Moving on to the inner loop, the best way I can see to refactor this requires changes to the outer loop as well. Here we go:
Before:
while ( ((rval = dev_query()) != ERR_OK) && (data_len != 0) ) {
// Check for timeout
if ( (rval == ERR_BUSY) && ( (millis() - now) < timeout) ) {
goto cleanup;
}
// Check for fatal error
if (rval == ERR_FATAL) {
goto cleanup;
}
// Send data to device
while (data_len) {
rval = dev_send8(data);
// Device will signal when its buffer is full
if (rval == ERR_BUFFER_FULL) {
// Fall back to wait loop
break;
}
// Handle other errors
if (rval != ERR_OK) {
goto cleanup;
}
// Update data pointer and size
data++;
data_len--;
} // inner loop
} // outer loop
After:
while (data_len) {
// Get device status update
rval = dev_query();
// Check for timeout
if ( (rval == ERR_BUSY) && ( (millis() - now) < timeout) )
break;
// Check for fatal error
if (rval == ERR_FATAL) break;
// Send data to device
while (data_len && (rval != ERR_OK) ) {
rval = dev_send8(data);
// Check for send failures
if (rval != ERR_OK) break;
// Update data pointer and size
data++;
data_len--;
} // inner loop
// Wait for device to service a full buffer
// but bail out on fatal errors
if ( (rval != ERR_OK) && (rval != ERR_BUFFER_FULL) ) break;
} // outer loop
Honestly, with this particular code, the goto-less version of this might indeed be better.
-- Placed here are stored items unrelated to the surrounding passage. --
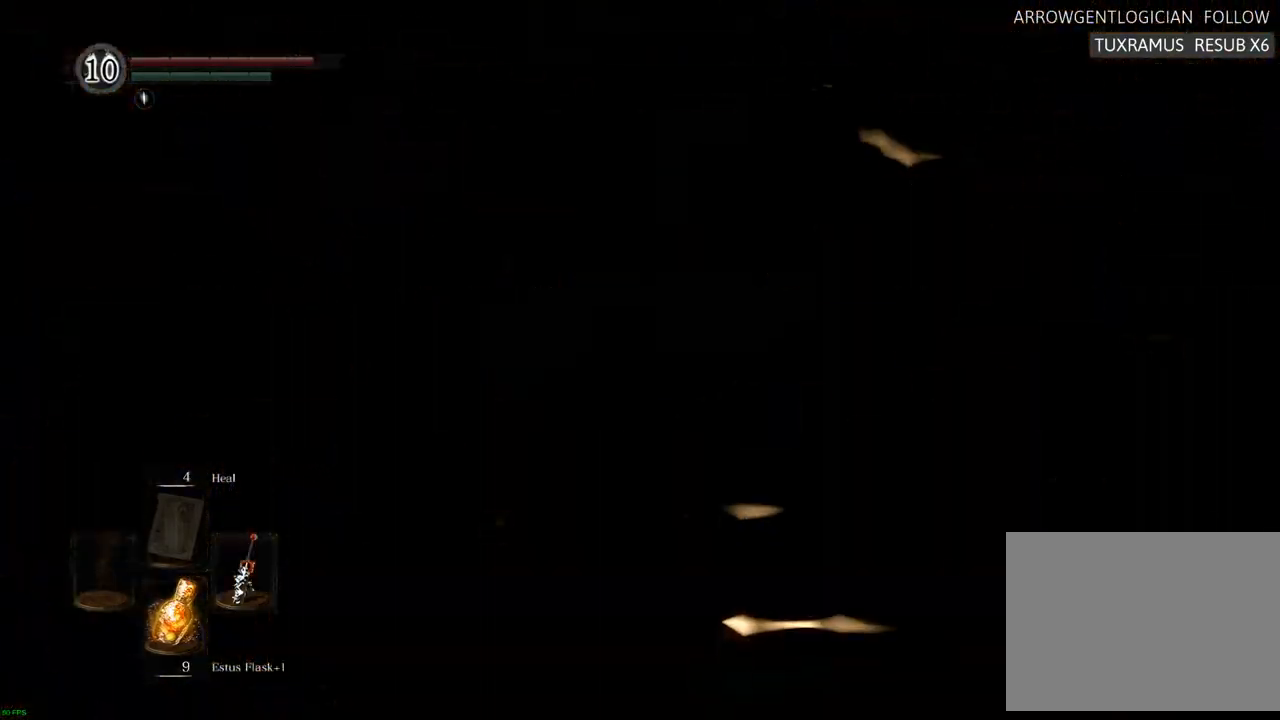
{"dt_ms": 500, "buttons": [], "left_stick": "center", "right_stick": "right", "events": [[417, "right_stick", "right"]]}
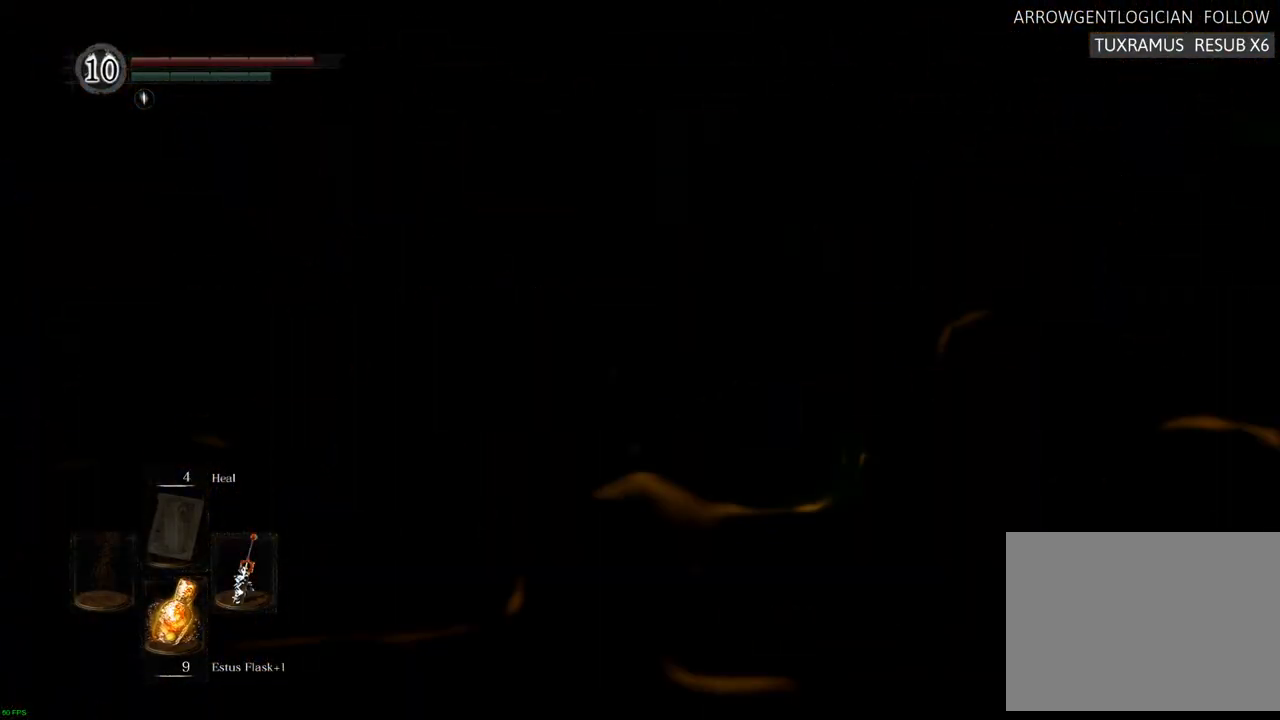
{"dt_ms": 500, "buttons": [], "left_stick": "center", "right_stick": "right", "events": []}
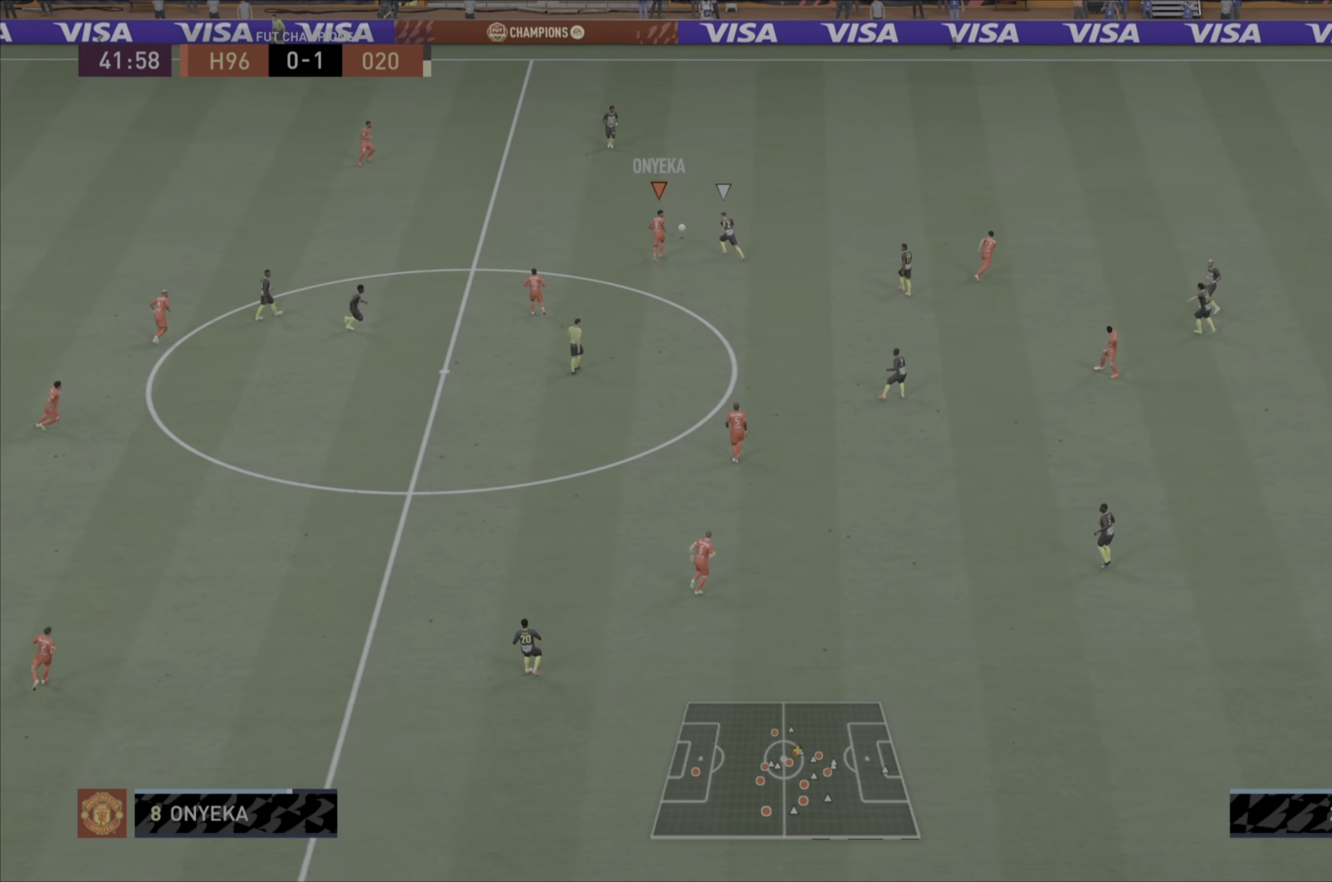
Gameplay with a controller (PlayStation layout); each line is a JSON object with the inputs held at the frame after it. "events" lists button and stick changes between this image and that frame as [ms after this image, input, new state], when the widget could be followed in between. Not read: L3 R1 R3.
{"buttons": ["CROSS"], "left_stick": "up-left", "right_stick": "center", "events": [[284, "CROSS", "up"], [451, "left_stick", "up-left"], [484, "CROSS", "down"]]}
Maybe I'm doing more to disprove my stance here, and that's fine... with a trivial example, there are lots of acceptable permutations. I'm not trying to be a champion for the use of goto specifically, but I do think it's worth a fresh perspective. I don't like that people bear so much hatred for something that does its job as intended, and is often (IMO!) no better or worse than some alternative. Taken on its own merits, it seems perfectly reasonable to use it.
Thoughts? Or have we reached a point where we just have to agree to disagree? (If so, that's fine. I just don't want to be stubborn about it if there's something I'm truly missing.)